Amnesty Journal 28. März 2012

"Ich habe Hunderte Briefe erhalten"

Maikel Nabil Sanad auf einer Pressekonferenz in Kairo, 28. Januar 2012.

Maikel Nabil Sanad auf einer Pressekonferenz in Kairo, 28. Januar 2012.

Der Blogger Maikel Nabil ist einer der bekanntesten Kritiker der ägyptischen Militärführung. Im Januar 2012 wurde er im Zuge einer Generalamnestie aus der Haft entlassen. Amnesty International hatte sich für ihn eingesetzt.

Über zehn Monate verbrachte er in Haft, mehr als vier davon war er im Hungerstreik. Dennoch ist Maikel Nabils Kritik an der ägyptischen Militärführung nicht verstummt. In einem Video, das der 26-Jährige wenige Tage nach seiner Entlassung auf YouTube veröffentlichte, wirkte er müde, aber kämpferisch. Er bedankte sich bei seinen Unterstützern und bat um etwas Zeit, um sich von den Strapazen seiner Haft erholen zu können.

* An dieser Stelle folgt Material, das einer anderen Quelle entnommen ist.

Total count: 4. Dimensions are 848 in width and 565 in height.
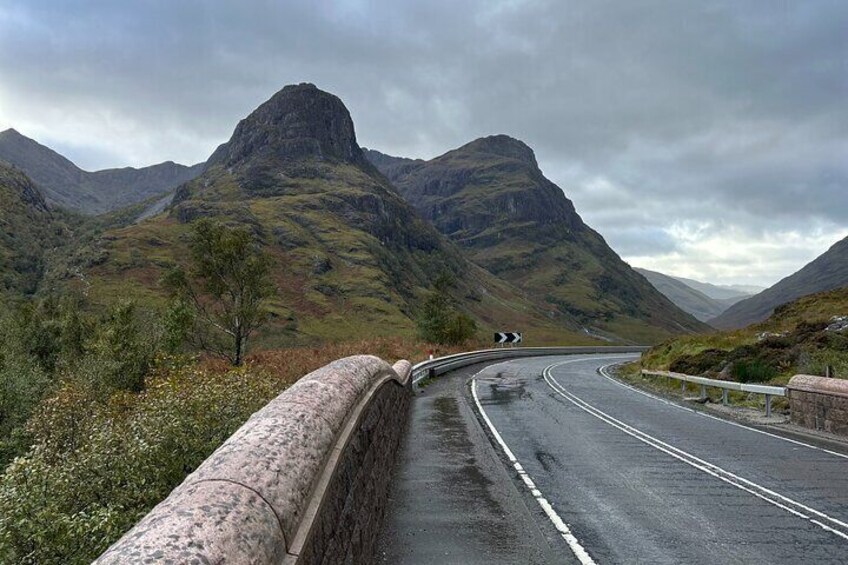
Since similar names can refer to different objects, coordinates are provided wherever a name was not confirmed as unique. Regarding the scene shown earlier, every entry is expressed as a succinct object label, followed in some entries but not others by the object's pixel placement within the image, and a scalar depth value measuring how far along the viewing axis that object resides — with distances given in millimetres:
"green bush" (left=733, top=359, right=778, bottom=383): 22578
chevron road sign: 52219
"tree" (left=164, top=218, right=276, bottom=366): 36625
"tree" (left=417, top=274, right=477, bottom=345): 55528
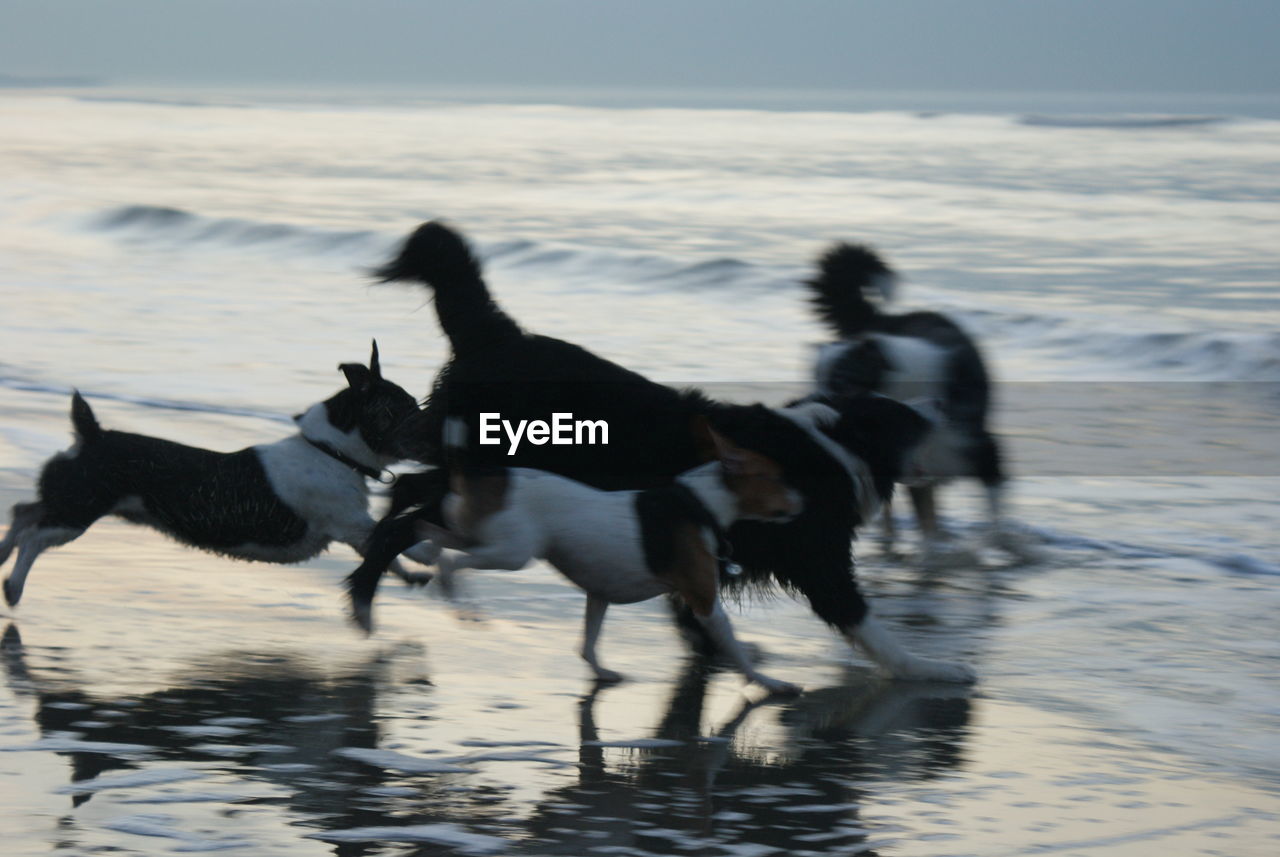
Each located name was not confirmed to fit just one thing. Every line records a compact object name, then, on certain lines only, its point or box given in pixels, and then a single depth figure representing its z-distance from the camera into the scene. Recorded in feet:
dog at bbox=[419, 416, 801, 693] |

"Meine Begnadigung durch den Militärdiktator Mohammed Hussein ­Tantawi lehne ich vehement ab", sagte er. Er habe schließlich nichts verbrochen, sondern lediglich sein Recht auf Meinungsäußerung ausgeübt. Der "Militärdiktator", von dem Maikel Nabil spricht, ist der Vorsitzende des Obersten Militärrats in Ägypten. Im Mai soll voraussichtlich ein neuer Präsident gewählt und damit die Macht an eine zivile Regierung übergeben werden.

Dass sich Maikel Nabil nach seiner Freilassung so deutlich über die Militärführung äußerte, ist erstaunlich. Im April 2011 wurde der Blogger genau deshalb inhaftiert: Er hatte die exzessive Gewaltanwendung des Militärs auf dem Tahrir-Platz angeprangert und wurde wegen "der Verbreitung von Lügen und Gerüchten über die Streitkräfte" von einem Militärgericht zu drei Jahren Gefängnis verurteilt. Später wurde seine Haftstrafe auf zwei Jahre reduziert. Maikel Nabil protestierte dagegen und trat Ende August 2011 in einen Hungerstreik. Man verweigerte ihm Medikamente, die er zur Behandlung eines Herzleidens benötigte.

Seine Freilassung erfolgte schließlich im Rahmen einer Generalamnestie am 21. Januar 2012, bei der rund 2.000 Per­sonen begnadigt wurden. Das Datum wurde nicht ohne Grund ­gewählt: Der 25. Januar war der Jahrestag der ersten großen ­Demonstration gegen Mubarak. Seit diesem Zeitpunkt mussten sich nach Angaben des Militärrats rund 12.000 Zivilpersonen, darunter viele Demonstranten und Aktivisten, vor Militärgerichten verantworten. "Der Oberste Militärrat hätte Maikel Nabil schon vor langer Zeit entlassen müssen", sagte Hassiba Hadj Sahraoui, stellvertretende Direktorin der Abteilung Naher und Mittlerer Osten und Nordafrika bei Amnesty, "Es ist eine Schande, dass sie dies nun offenbar nur getan haben, um Kritik anlässlich des Jahrestages der Revolution zu vermeiden."

So groß die internationale Unterstützung für Maikel Nabil war, so umstritten war er in Teilen der ägyptischen Protestbewegung: Maikel Nabil ist ein bekennender Kriegsdienstverweigerer und nach eigenen Angaben Atheist. Zudem spricht er sich für Versöhnung und Solidarität mit Israel aus. Während seiner Haft erhielt Maikel Nabil viel internationale Unterstützung. Auch Amnesty International setzte sich für ihn ein. In einem Brief schrieb er: "Amnesty bin ich für die Bemühungen sehr dankbar, die zu meiner Freilassung geführt haben. Ich habe Hunderte Briefe von Amnesty-Mitgliedern aus der ganzen Welt erhalten, die mir geholfen haben, weiterzukämpfen und meinen Protest gegen den Militärrat in Ägypten aufrechtzuerhalten."

Maikel Nabil will sich weiter für ein Ende der Militärherrschaft in Ägypten einsetzen und dafür kämpfen, dass die Anklage gegen ihn fallengelassen wird. Eine Entschädigung für die Zeit, die er in Haft verbringen musste, hat er bis jetzt nicht erhalten.